Pierre-Perthuis

  Les ponts de Pierre-Perthuis
(Village qui tirerait son nom de la « Roche percée » située à proximité)

Situation

 

 Les trois ponts

Le village possède trois ponts.

Le premier, le plus ancien, le pont de Ternos ou encore vieux pont ou pont romain :
construit au pied de l'escarpement où a été construit le village, Il enjambe la rivière en un arc surbaissé, une chaussée de type dos d'âne.

L'origine de sa construction est imprécise. Ceux qui l'appellent « pont romain » n'appuient leur appellation sur aucune source valable. Sa forme elle même n'atteste pas d'origine très lointaine.

Dans son "Histoire de l'abbaye de Vézelay", Monsieur Marin précise qu'il fut construit en 1770. Cette date est confirmée par Monsieur Piquard-Péguet, dans son "Histoire du département de l'Yonne" (ses sources semblent provenir de l'ouvrage de M. Marin). Il précise également que cette date serait gravée dans la pierre de la margelle (à droite avant de traverser en direction du bois). D'autres encore attribueraient sa construction à Vauban.

Il semble qu'en dépit de recherches sérieuses entreprises par la municipalité, personne n'ait véritablement détenu des documents précisant son origine. Seule une origine antérieure à 1770 semble plausible.

Sous ce pont se trouve un fond appelé le « Crot de Ternos » parfois qualifié "d'abîme" dont la profondeur est estimée à quatre ou cinq mètres de profondeur.

Ce pont, classé par les Beaux-Arts, a été restauré en 1925 grâce à une subvention et à des souscriptions du Touring-Club, des chemins de fer du P.L.M., des journaux locaux, de la société des sites de l'Yonne et de la municipalité locale.


Le second, le plus imposant, le « Grand Pont » :
Ouvrage d'une hauteur de 35 mètres, il fut construit à quelques 25 mètres en aval du pont de Ternos.

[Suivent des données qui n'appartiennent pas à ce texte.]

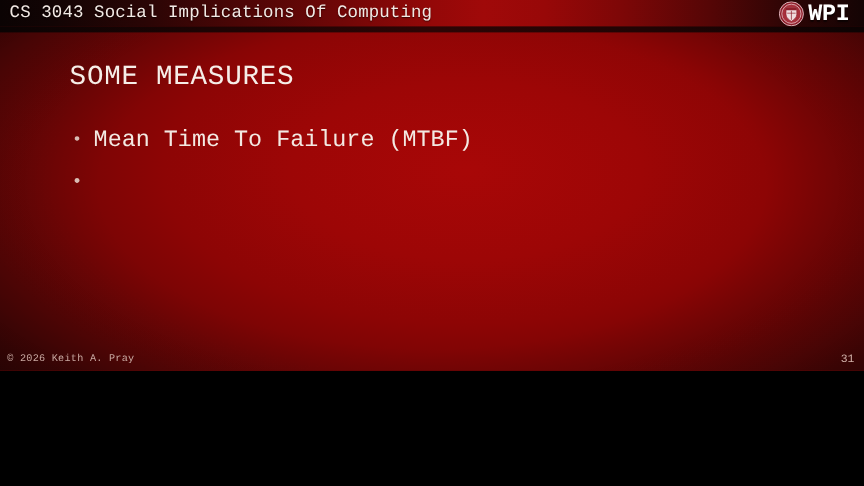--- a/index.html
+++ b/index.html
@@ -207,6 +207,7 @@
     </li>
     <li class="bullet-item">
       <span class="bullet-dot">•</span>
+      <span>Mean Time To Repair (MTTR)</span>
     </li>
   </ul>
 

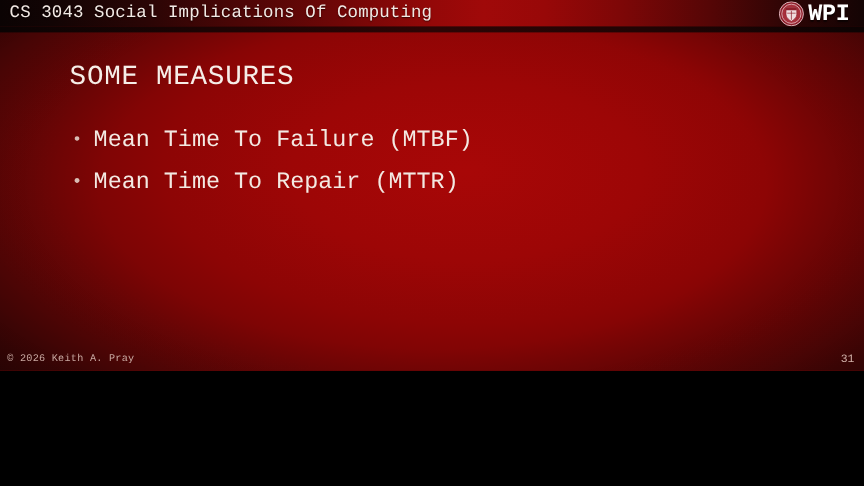--- a/index.html
+++ b/index.html
@@ -212,7 +212,7 @@
   </ul>
 
   <div class="footer-copyright">© 2026 Keith A. Pray</div>
-  <div class="footer-pagenum">31</div>
+  <div class="footer-pagenum">53</div>
 
 </div>
 

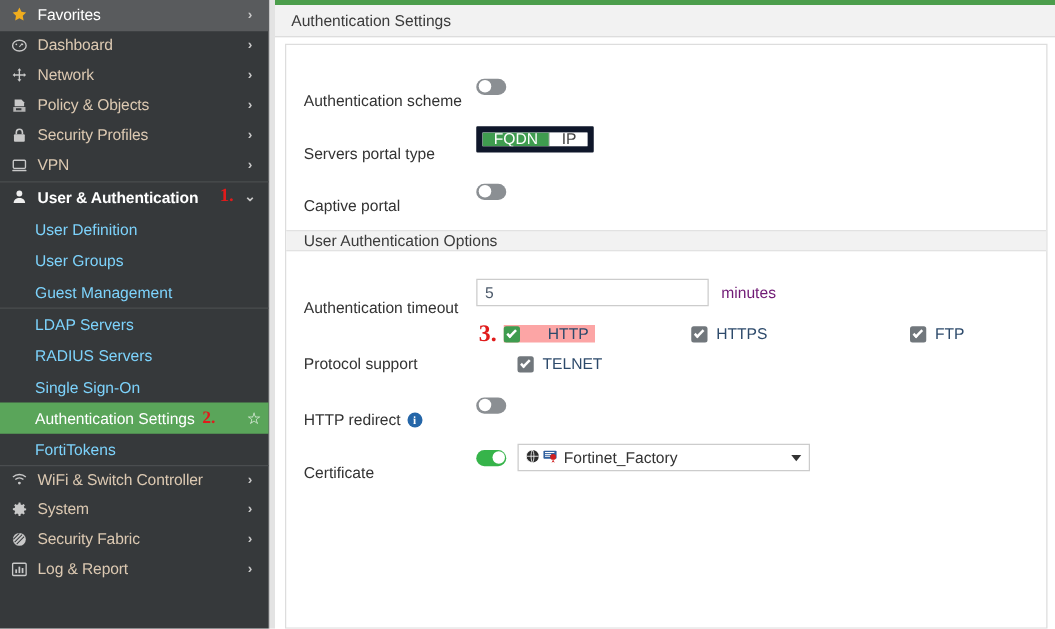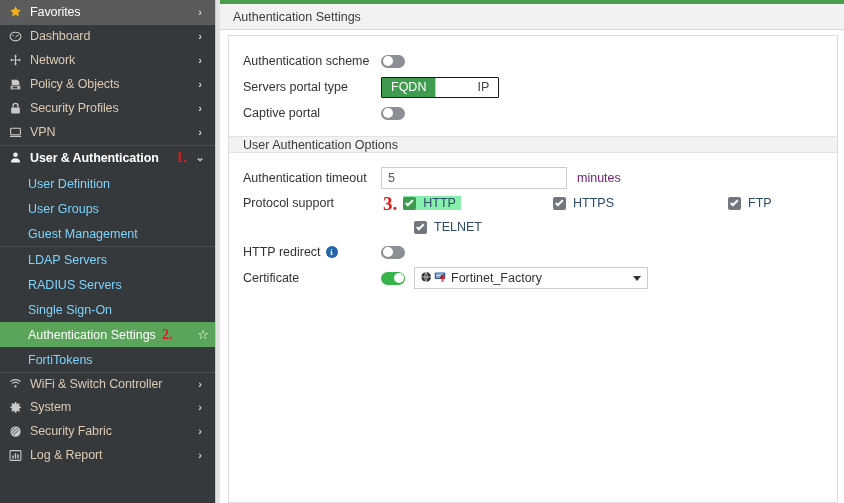--- a/index.html
+++ b/index.html
@@ -119,7 +119,7 @@
     width: 152px; flex: 0 0 152px;
     padding-left: 14px;
     color: #333333; font-size: 12.5px;
-    display: flex; align-items: center;
+    display: flex; align-items: center; margin-top: 24px;
   }
 
   

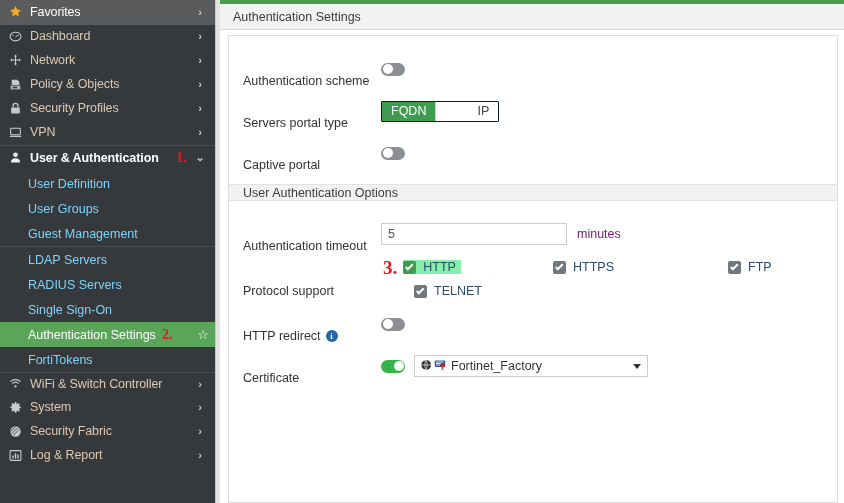--- a/index.html
+++ b/index.html
@@ -138,8 +138,8 @@
 
   
   .segmented {
-    display: inline-flex; border: 1px solid #0f172a;
-    height: 21px; border-radius: 1px; overflow: hidden; gap: 32px;
+    display: inline-flex; border: 5px solid #0f172a;
+    height: 21px; border-radius: 1px; overflow: hidden;
   }
   .segmented .seg {
     display: flex; align-items: center; justify-content: center;

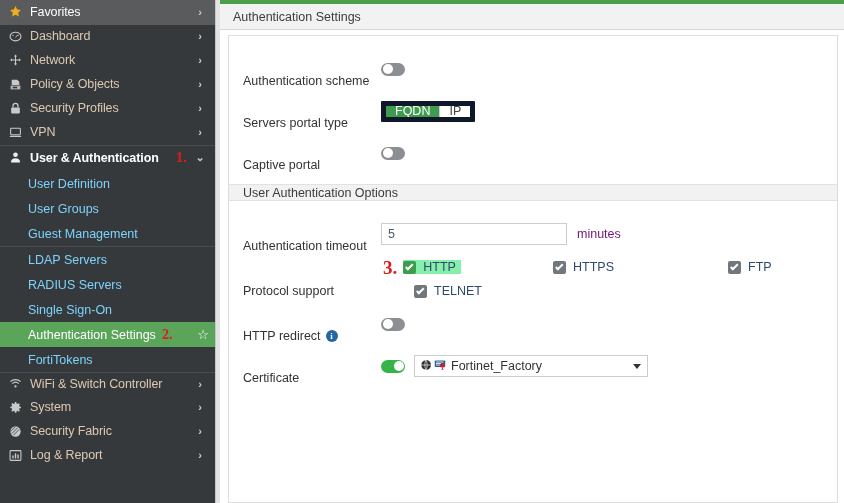--- a/index.html
+++ b/index.html
@@ -178,7 +178,7 @@
     transform: rotate(-45deg) translate(0px, -1px);
   }
   .cblabel { font-size: 12.5px; color: #2d4a6b; padding-left: 7px; white-space: nowrap; }
-  .hl { background: #86efac; }
+  .hl { background: #fca5a5; gap: 15px; }
 
   .proto-grid { flex: 1 1 auto; display: block; position: relative; }
   .proto-line { display: flex; align-items: center; height: 20px; }

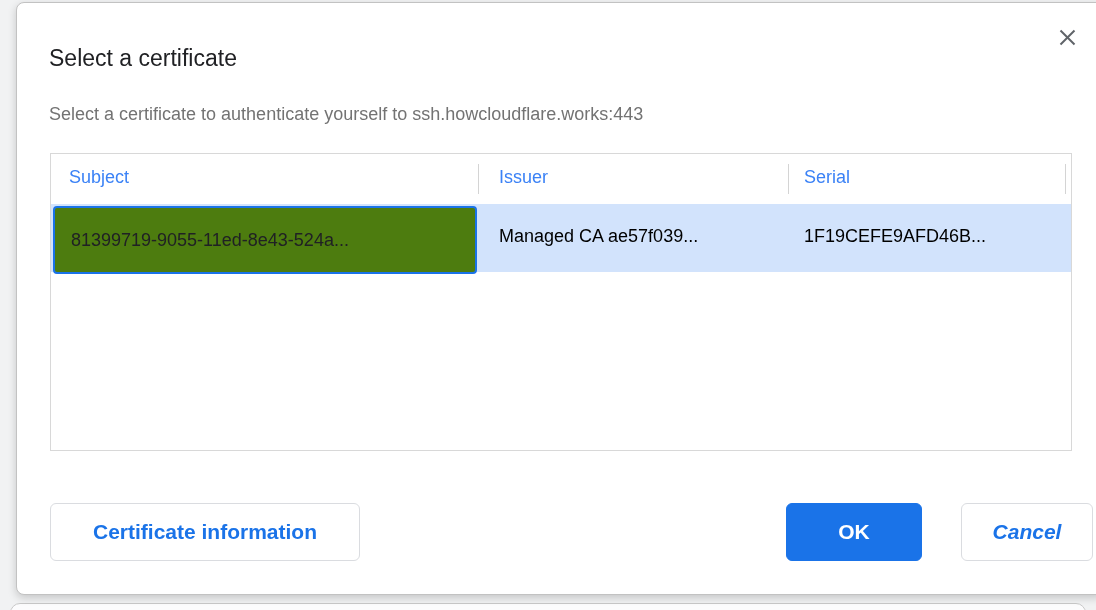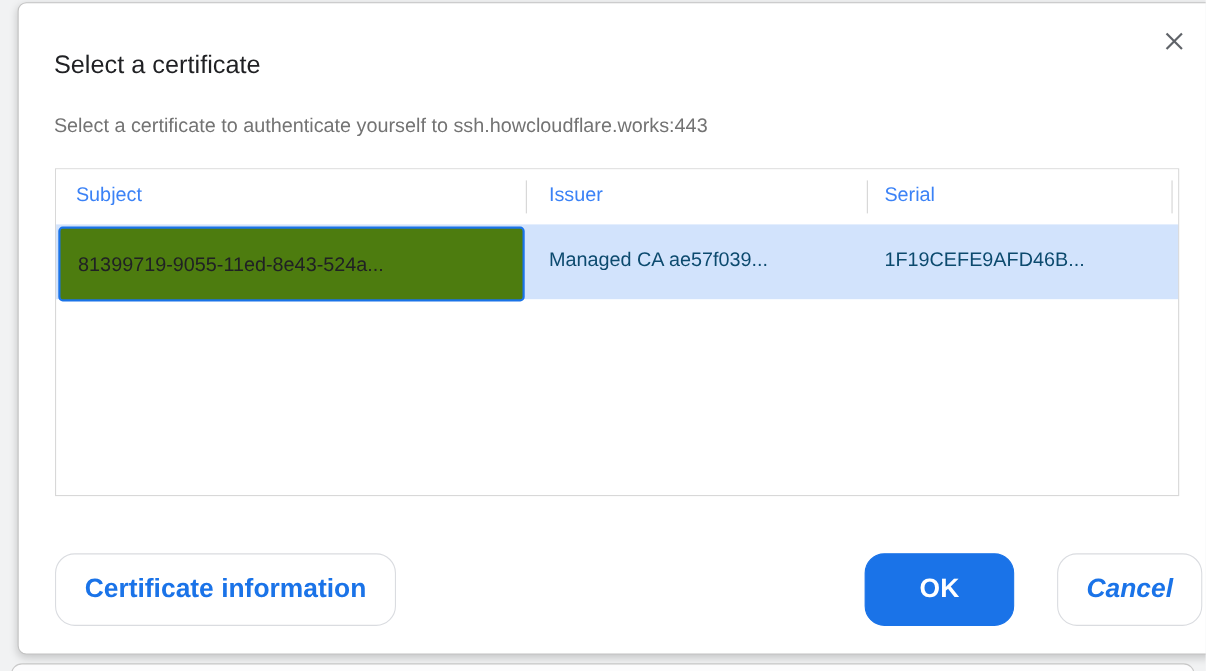--- a/index.html
+++ b/index.html
@@ -103,7 +103,7 @@
     top: 0; height: 64px;
     display: flex; align-items: center;
     font-size: 18px;
-    color: #0c4a6e;
+    color: #000000;
     white-space: nowrap;
   }
   .cell-subject span { font-size: 18px; color: #202124; white-space: nowrap; }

Il franchit la rivière par un arc en plein cintre de 30 mètres d'ouverture, et supporte la route sur 70 mètres de long.



Photo "Touring Club de France"
antérieure à 1905

La construction lancée en 1872, il devait être livré à la circulation en 1873, mais l’échafaudage monumental réalisé pour ce travail fut détruit par une tempête ce qui provoqua un important retard dans l’exécution des travaux qui ne furent achevés qu'en 1874.

La pierre employée pour sa construction a été extraite dans les environs, au lieu-dit "Champ Brunette".

La construction de la route et du grand pont ont tiré le village de son isolement : « Avant, les communications entre les rives gauche et droite de la rivière, se faisaient péniblement, par le mauvais sentier qui s'amorce à droite de la route, près de la tour du petit castel et dévale jusqu'au petit pont. Celui-ci franchi, on remontait par un chemin rocailleux, appelé "chemin tordu" pour arriver sur le plateau, à l'endroit où se trouve le monument aux Morts ».

Le troisième, une reconstruction, le pont du Vearnais :
Il enjambe le ruisseau de Bazoches et a été réédifié en 1851 après que le précédent, très ancien, ait été emporté par une crue soudaine.
Son architecture ne présente pas d'intérêt particulier mais, du point de vue historique, on remarque qu'il donne passage à un chemin qui, à l'origine,  était la voie romaine joignant Lyon à Boulogne (chaussée d'Agrippa).